Lansing Mayor Virg Bernero, a Democrat who lost to Snyder in the 2010 election, said Snyder "definitely" deserves credit if Detroit emerges in better shape, especially in providing everyday services.

"It's bold and decisive. You've got to give him credit, however late," Bernero said, adding that Snyder should have intervened in Detroit within three months of taking office in 2011.

"There was a sense of inevitability about this bankruptcy," Bernero said. "I would have moved quicker with an emergency manager. The ship couldn't right itself. Why prolong the agony? Lance the boil and move on."

Snyder first struck a consent agreement in April 2012 with the Democratic-led city to wipe out its enormous budget deficit and mountainous debt but appointed Kevyn Orr as emergency manager after that didn't work.

Steven Rattner, who was chief adviser to President Barack Obama's auto bailout task force, said from his detached vantage point in New York, Snyder "has handled this thing quite well."

While acknowledging the political difficulties associated with anything viewed as a bailout, Rattner questioned why the state and possibly the federal government aren't offering Detroit a rescue package.

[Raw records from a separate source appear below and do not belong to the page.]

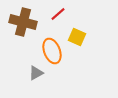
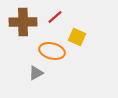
red line: moved 3 px left, 3 px down
brown cross: rotated 16 degrees counterclockwise
orange ellipse: rotated 55 degrees counterclockwise
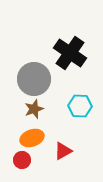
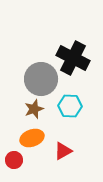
black cross: moved 3 px right, 5 px down; rotated 8 degrees counterclockwise
gray circle: moved 7 px right
cyan hexagon: moved 10 px left
red circle: moved 8 px left
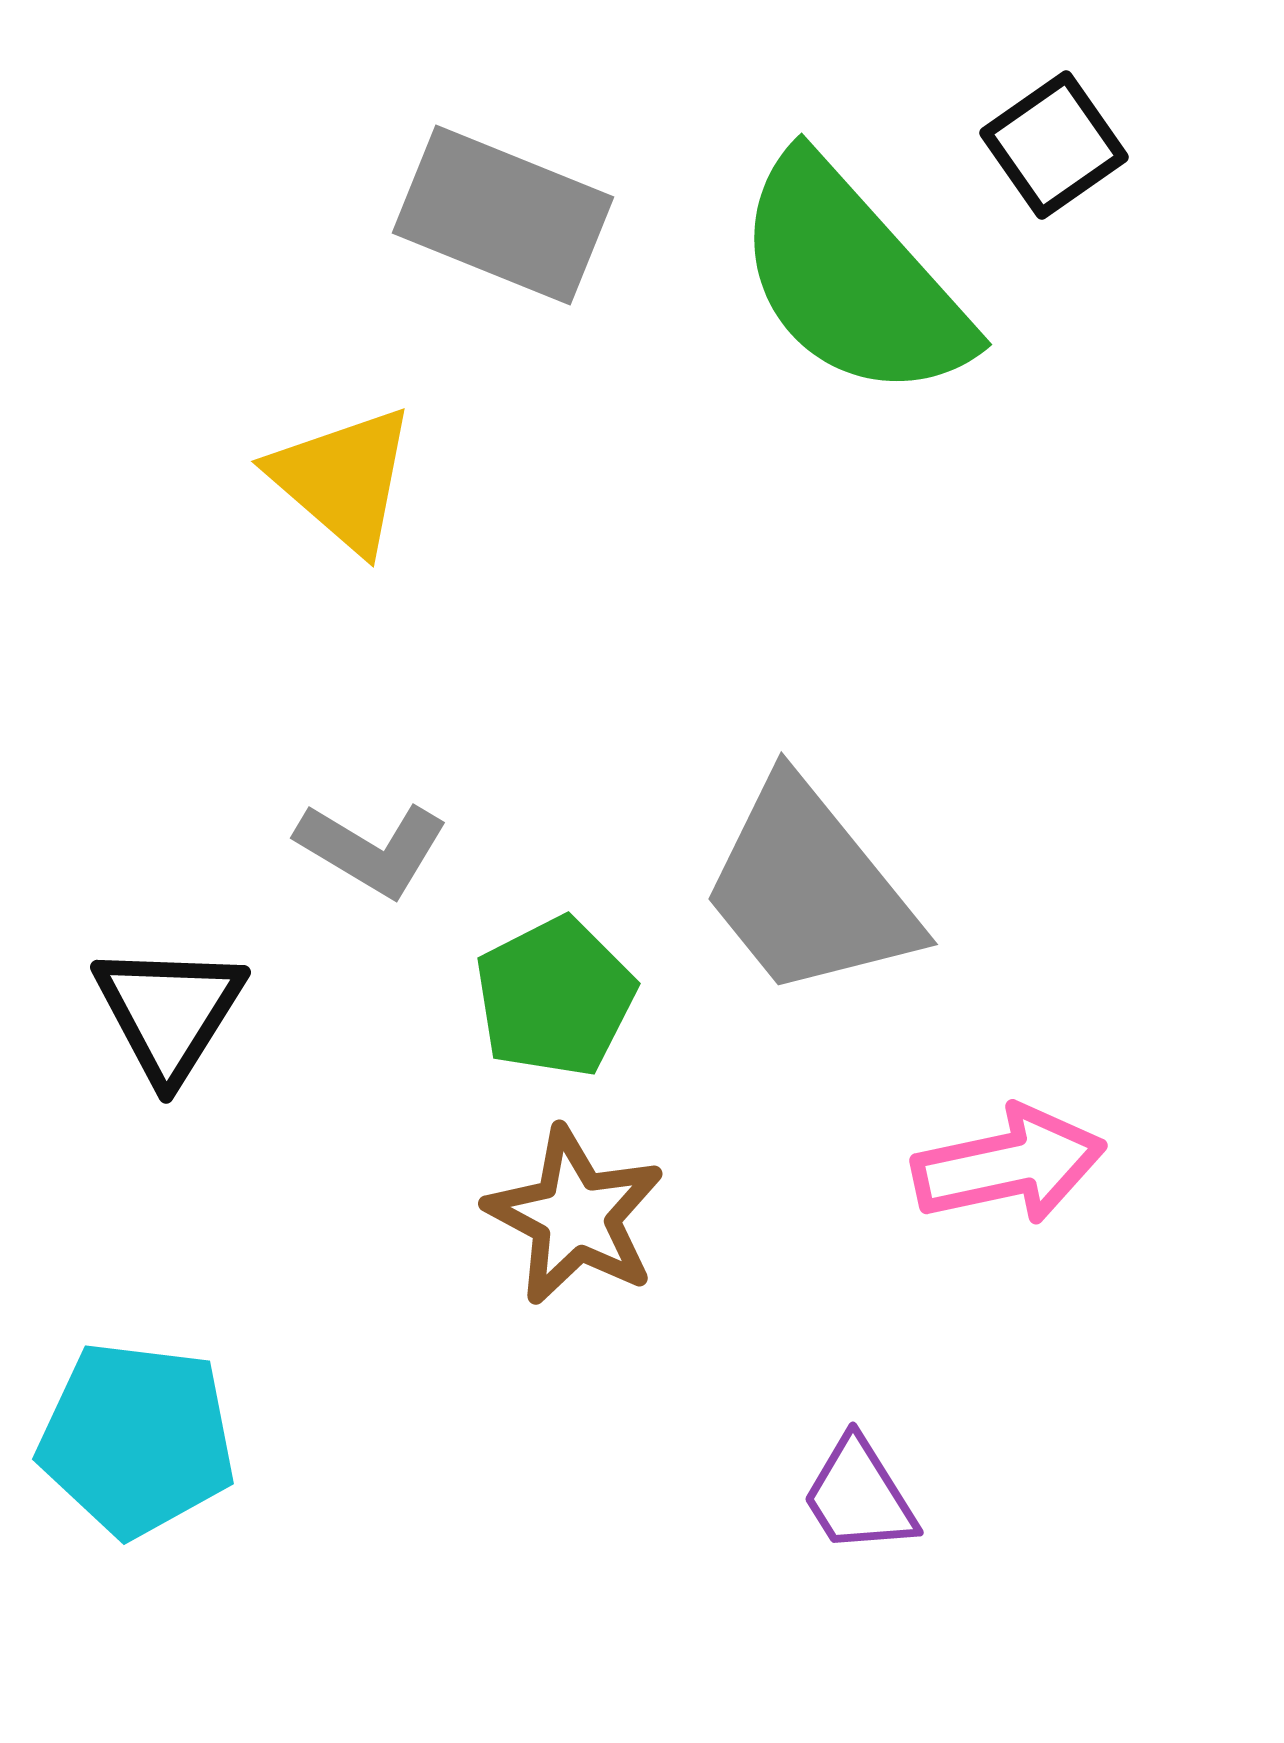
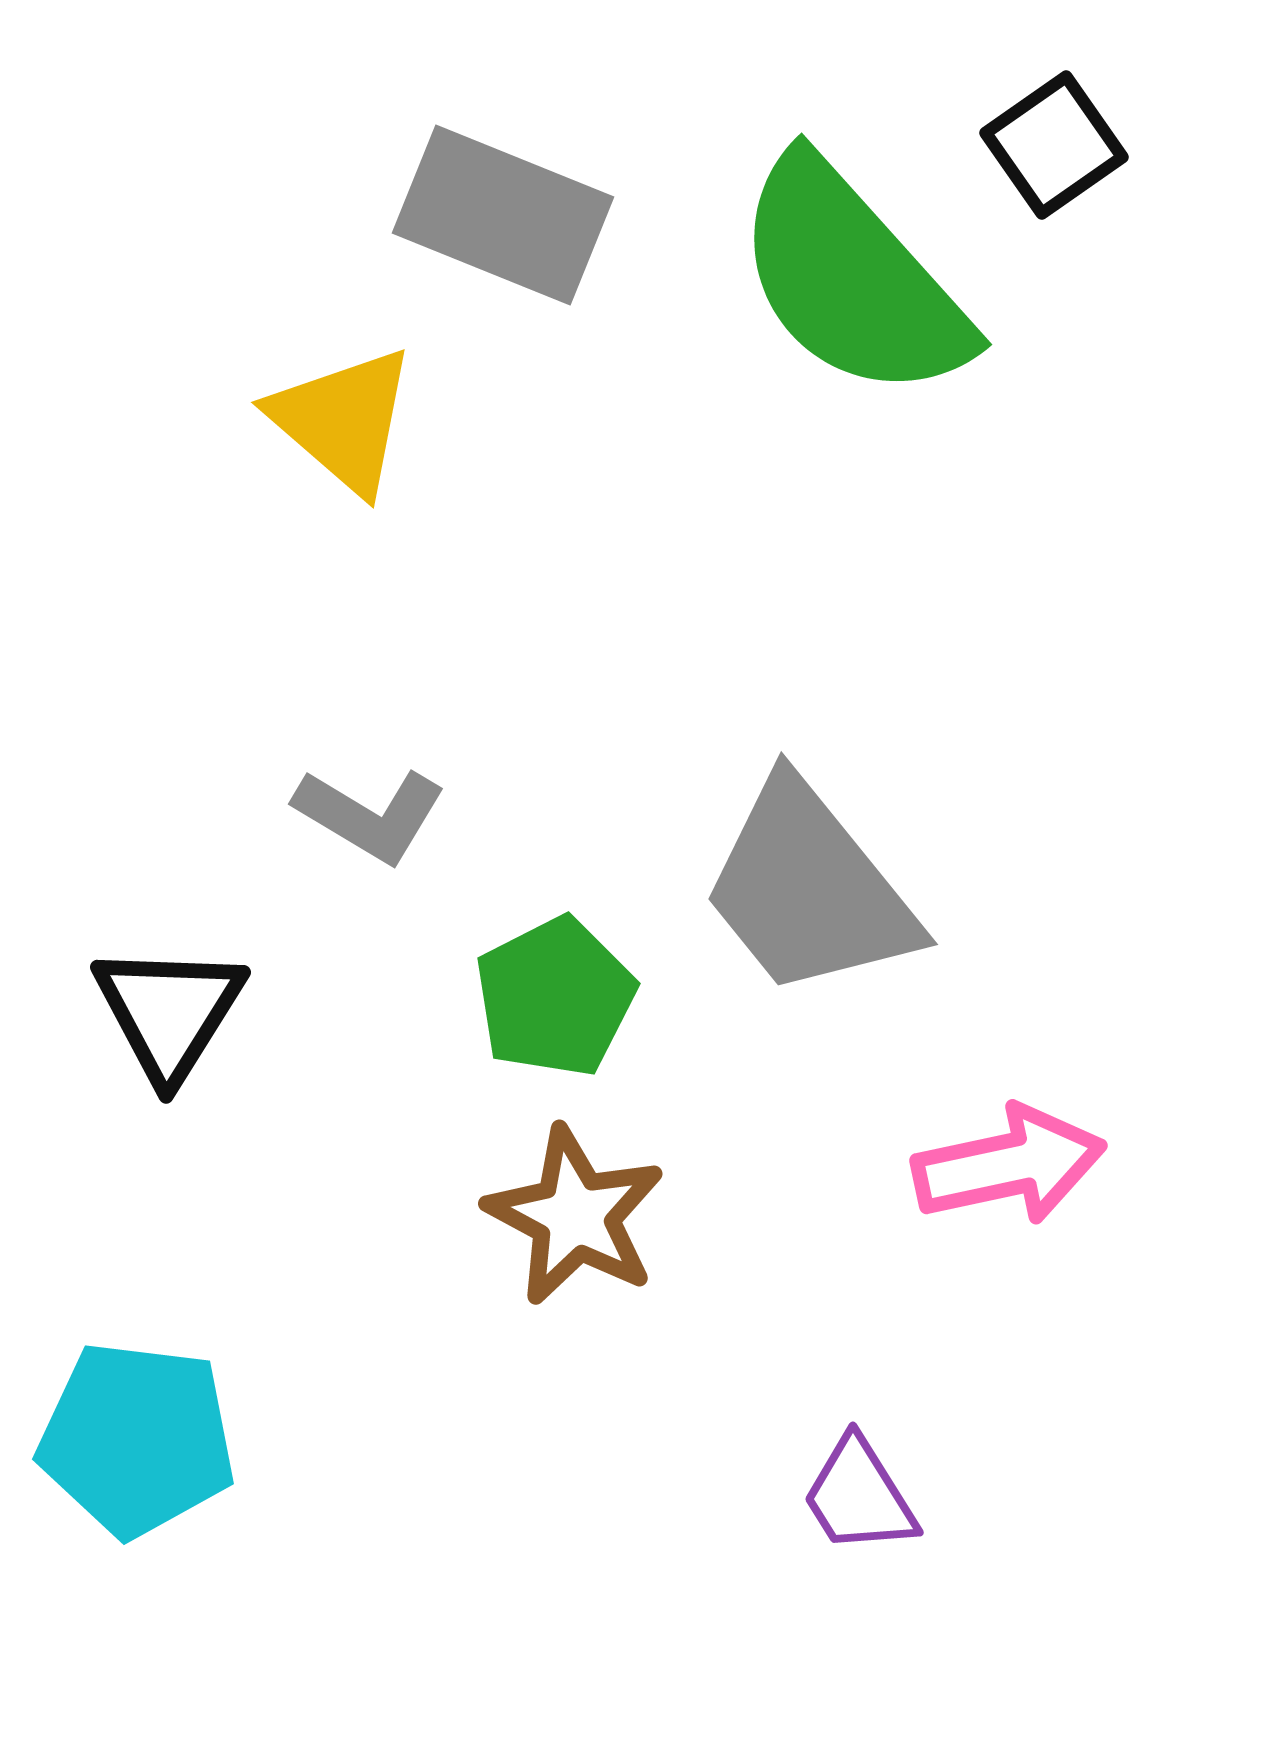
yellow triangle: moved 59 px up
gray L-shape: moved 2 px left, 34 px up
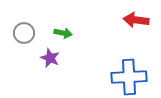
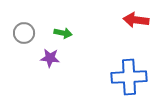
purple star: rotated 18 degrees counterclockwise
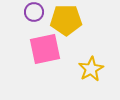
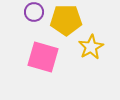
pink square: moved 2 px left, 8 px down; rotated 28 degrees clockwise
yellow star: moved 22 px up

"It's not logical for there to be political fallout from putting Detroit in bankruptcy because there's no other alternative to that," Rattner said. "The question people can ask is whether Snyder is offering all the help the state of Michigan can offer. ... These are tough politics either way."

There seems little appetite from either Democrats or Republicans in Washington for a federal rescue of Detroit. Bailing out the city with state money could bring resistance in the Republican-led Legislature and prompt anger from out-state residents concerned about funding their own schools and local services.

"There are so many great things going on in Detroit. We resolve the city government issue, Detroit's really well poised to see outstanding growth take place when people can say there are better services," Snyder said. "We're going to get there."

___

Associated Press writer Ed White in Detroit contributed to this report.